--- Start TEXT PASSAGE ---

THIS STORY HAS BEEN FORMATTED FOR EASY PRINTING

His debut film, snubbed by Oscar, has people talking

'Band's Visit' is, at its heart, about communicating

Email|Print| Text size + By Danielle Dreilinger
Globe Correspondent / February 20, 2008

CAMBRIDGE - Eran Kolirin was fidgety.

Dressed in a striped T-shirt and corduroy jacket, he slouched among pillows of red velvet, gold plush, and leopard-print that served as his platform for explaining the small phenomenon that his 2007 film "The Band's Visit" has become.

The hotel room where he held forth "looks like a Spanish brothel with all this red," he said, but the level of contrast seemed somehow fitting for a man whose film sets down an Egyptian police band in the middle of an Israeli desert town.

The movie, which opens here Friday, has been nominated for some two dozen international awards - though no Oscars - winning eight Israeli Film Academy Awards including best film, among other prizes.

The band's formal title is Alexandria Ceremonial Police Orchestra. Led by the knotted-up Tewfiq (Sasson Gabai), the group arrives prepared to help open an Arab Culture Center. But miscommunications land them in the wrong place: dusty Bet Hatikva, whose attractions comprise a tiny roller rink, a fluorescent-lit falafel joint, and a roadside café so sunbeaten its shutters threaten to fall off.

Its sensuous owner, Dina (Ronit Elkabetz), blazes out of the dull surroundings. She insists on welcoming the stranded travelers for the night, particularly Tewfiq, to whom she is clearly drawn. The bandleader, his right-hand man Simon (Khalifa Natour), and would-be Casanova, Khaled (Saleh Bakri) skate along cultural boundaries with their hosts, tentatively making connections.

However, describe "Band's Visit" as a clash of cultures, and the director cringes. He never intended to make a political movie, he says; he simply wanted to explore a vivid image that came to him in 1999. One night before bed, Kolirin says, he imagined a member of an Egyptian police band performing:

"He sings, and his song is like very old and heartbreaking in complete contrast to his uniform."

That disjunction runs through the movie. A janitor ruins a photo of the band when he trudges in front of them. Itzik (Rubi Moscovish), an Israeli television host, talks about loneliness during a scene in his child's bedroom.

Both visually and thematically, the film "is all about this kind of collision between the formality and the informality," Kolirin said.

--- End TEXT PASSAGE ---

PROMPT A: Reproduce the part of the article about "The Band's Visit" that opens with the words containing "His debut film, snubbed" and closes with "Israeli desert town.".
PROMPT B:
Answer these questions using the article about "The Band's Visit":
(i) What is the band's formal title?
(ii) How many Israeli Film Academy Awards did the film win?
(iii) In what year did the image that inspired the film come to Kolirin?
PROMPT C: Resume the article about "The Band's Visit" after its final sentence.

--- Start DATA ROWS ---

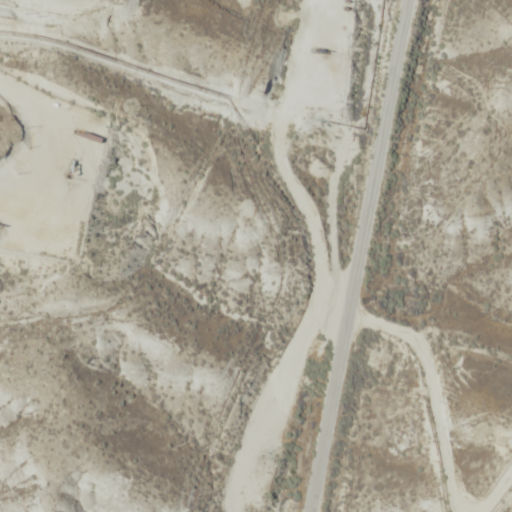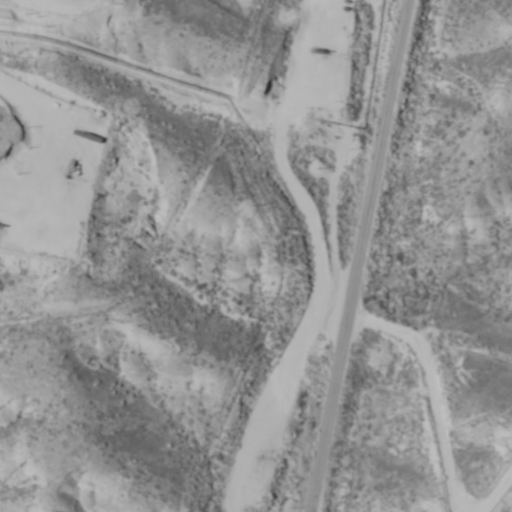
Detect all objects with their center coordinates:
petroleum well: (319, 50)
petroleum well: (69, 165)
road: (356, 255)
road: (437, 419)
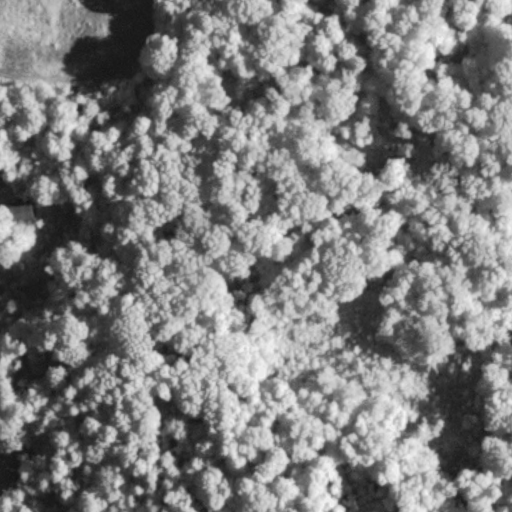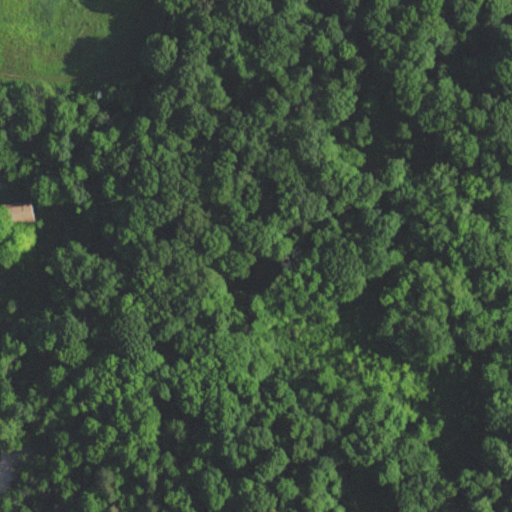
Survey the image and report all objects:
building: (15, 215)
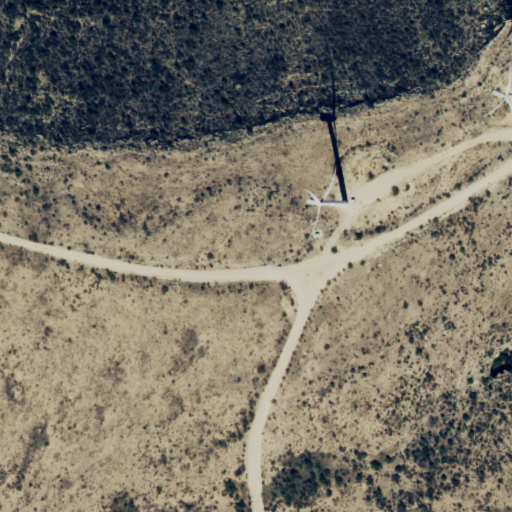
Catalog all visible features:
wind turbine: (339, 201)
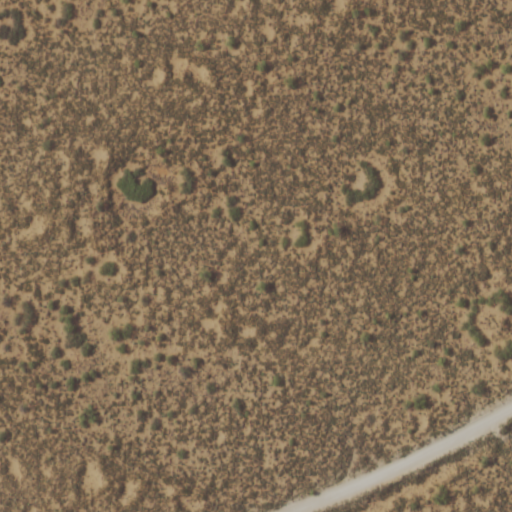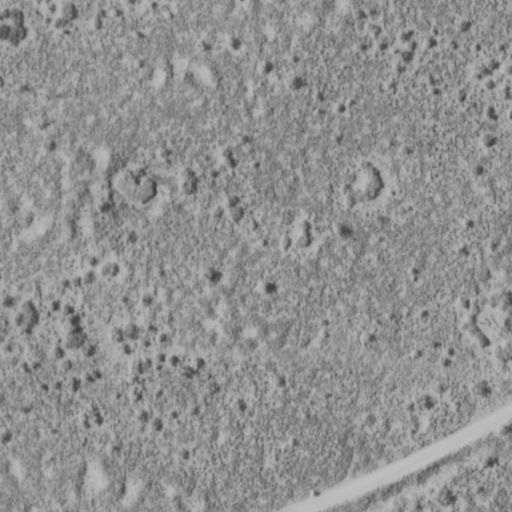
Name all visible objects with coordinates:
road: (404, 462)
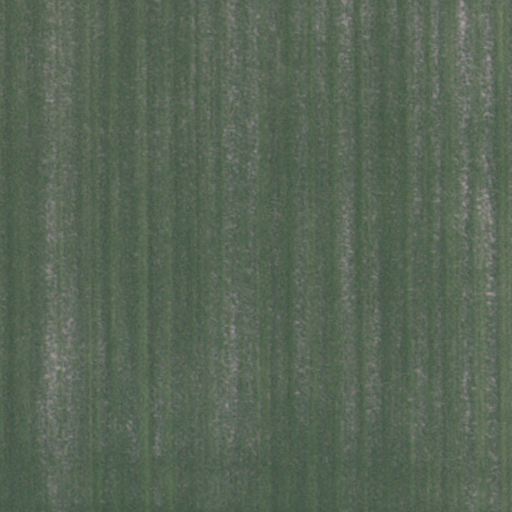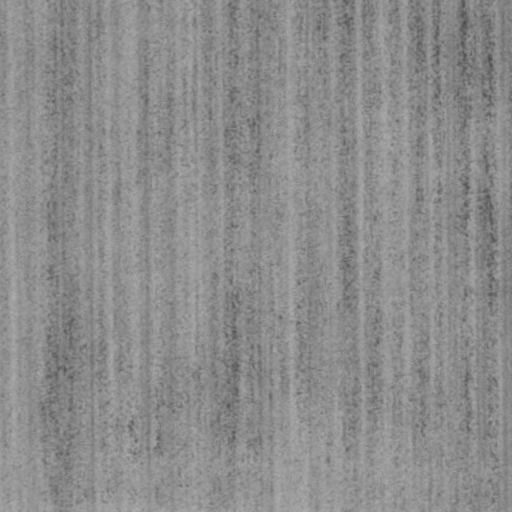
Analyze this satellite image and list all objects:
crop: (256, 256)
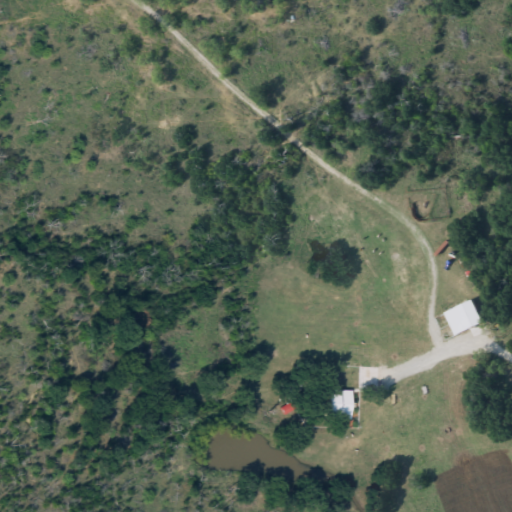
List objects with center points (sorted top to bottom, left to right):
building: (463, 321)
building: (334, 408)
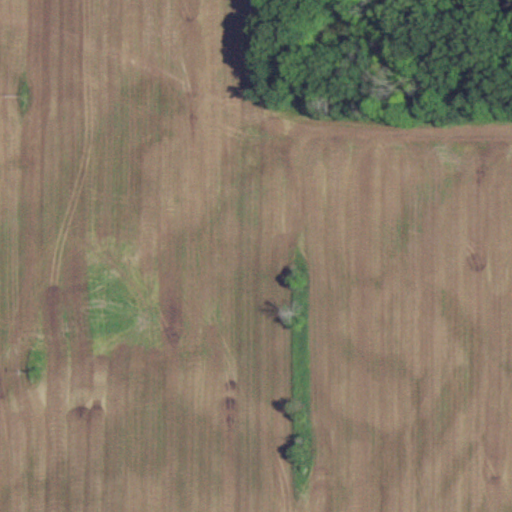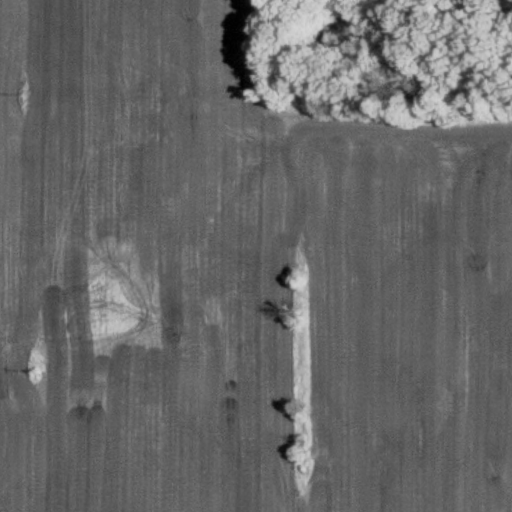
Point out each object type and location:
crop: (239, 280)
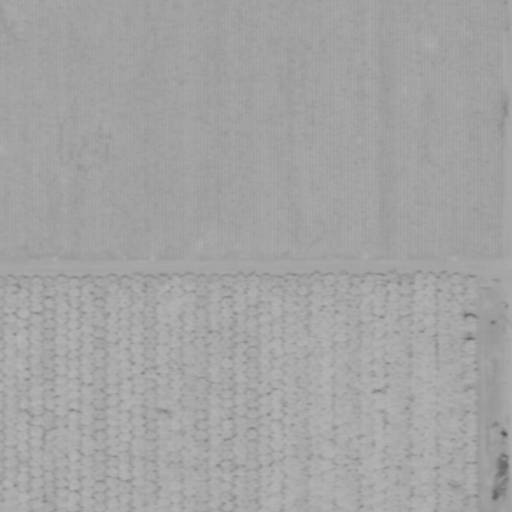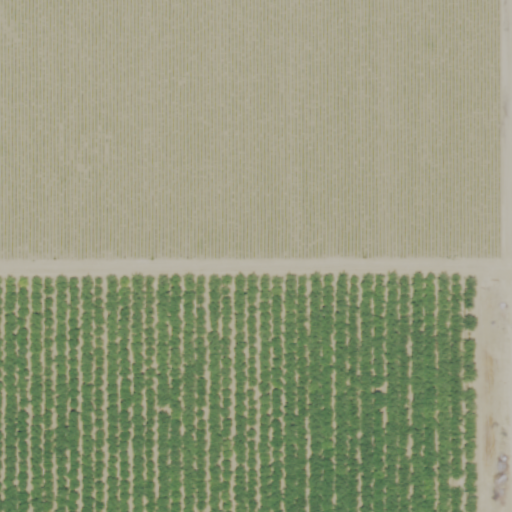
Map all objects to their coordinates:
crop: (255, 124)
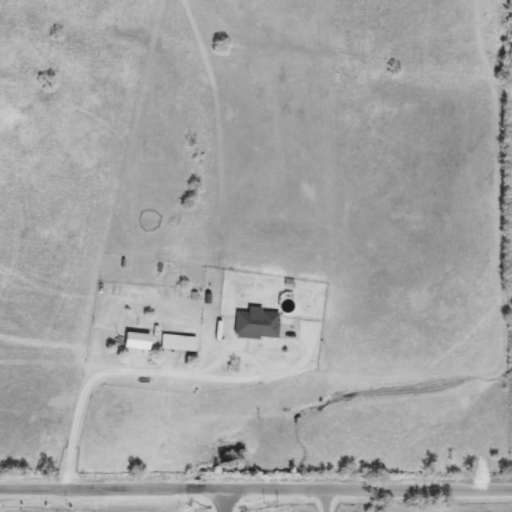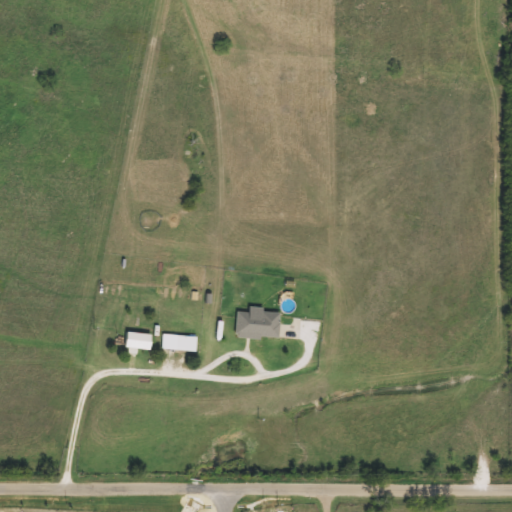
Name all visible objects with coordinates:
building: (133, 340)
building: (134, 340)
building: (175, 343)
building: (175, 343)
road: (156, 368)
road: (255, 491)
road: (221, 501)
road: (321, 502)
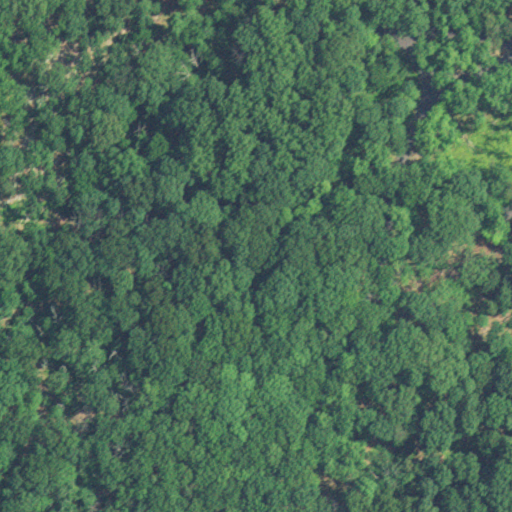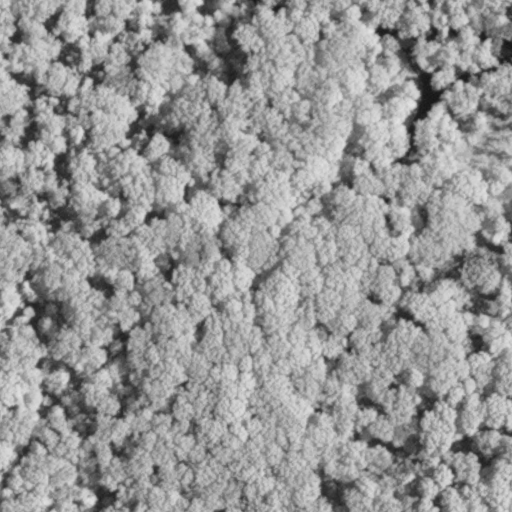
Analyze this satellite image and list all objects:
road: (395, 21)
road: (412, 59)
road: (46, 93)
road: (368, 275)
road: (427, 309)
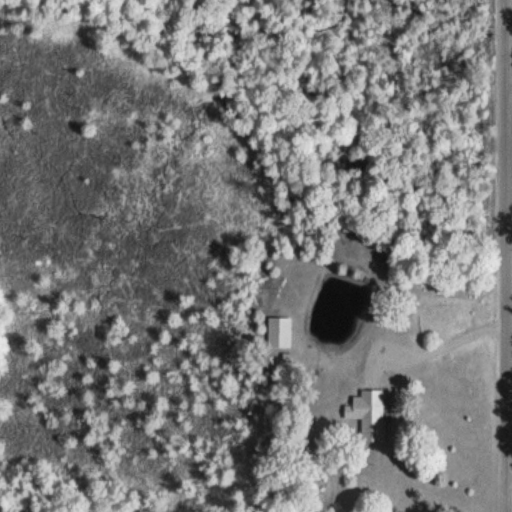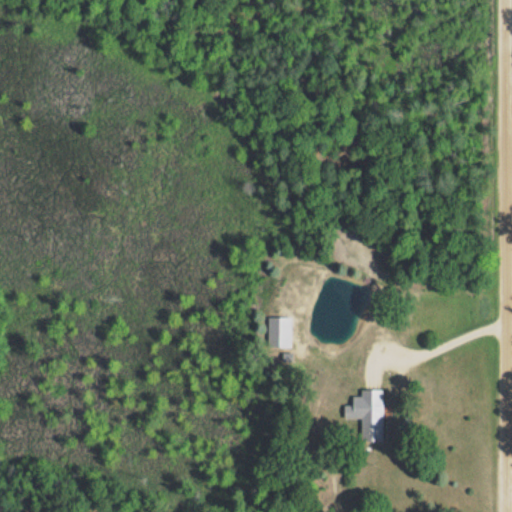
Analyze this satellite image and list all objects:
road: (510, 256)
building: (278, 332)
road: (450, 341)
building: (366, 409)
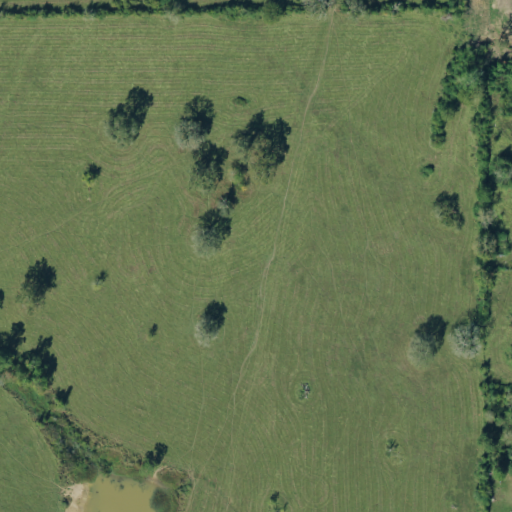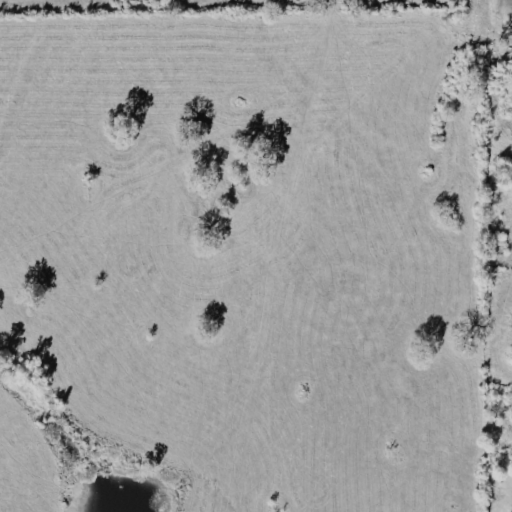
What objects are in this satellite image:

--- End DATA ROWS ---

EXPECTED ANSWER A:
His debut film, snubbed by Oscar, has people talking

'Band's Visit' is, at its heart, about communicating

Email|Print| Text size + By Danielle Dreilinger
Globe Correspondent / February 20, 2008

CAMBRIDGE - Eran Kolirin was fidgety.

Dressed in a striped T-shirt and corduroy jacket, he slouched among pillows of red velvet, gold plush, and leopard-print that served as his platform for explaining the small phenomenon that his 2007 film "The Band's Visit" has become.

The hotel room where he held forth "looks like a Spanish brothel with all this red," he said, but the level of contrast seemed somehow fitting for a man whose film sets down an Egyptian police band in the middle of an Israeli desert town.

EXPECTED ANSWER B:
(i) Alexandria Ceremonial Police Orchestra
(ii) Eight
(iii) 1999

EXPECTED ANSWER C:
A comedy-drama, the movie gets much of its humor from watching the musicians - clad in baby-blue uniforms - wander bewildered through empty landscapes.

Kolirin used plentiful amounts of Arabic and American music to knit the two sides together and illustrate feelings the characters can't express. In one scene, three of the band's musicians bond with their hosts by singing the American jazz standard "Summertime." In another, Simon, a clarinetist, plays the overture to a concerto he never finished writing. Khaled flirts by asking women if they like Chet Baker.

Still, communication between people and yes, cultures, remains an underlying theme.

Kolirin, 34, says that as a child he watched Egyptian melodramas on Friday afternoon Israeli TV, sometimes followed by a performance of the Israeli broadcasting authority's classical Arab orchestra a memory he gives to the character Dina to retell. Despite the tensions between the two countries, he recalls that Egypt's art had a place in Israeli culture.

"I think that there is a very strong kind of connection between the Jews and the Arabic in the movie, and it's part of this schizophrenia in Israel," Kolirin said. "There is a part of us which is Arab."

Ironically, it was communication issues that knocked the film out of Oscar contention. Within their ethnic groups, the characters speak Arabic or Hebrew; across them, they speak English. With over half the dialogue in English, the Academy of Motion Picture Arts and Sciences refused to allow "The Band's Visit" in the foreign-language category.

After initial anger, "I stopped caring," Kolirin shrugged. "I can say a book is 200 pages with sentences with commas and dots. . . but I wouldn't be saying anything about the book.

"It's not my job; it has nothing to do with me," he said of the snub.

Despite the controversy and charged political context, "The Band's Visit" remains a resolutely small movie. Kolirin shies away from specifying what he wants audiences to take away. The movie's opening titles say, "Not many remember this. It was not very important."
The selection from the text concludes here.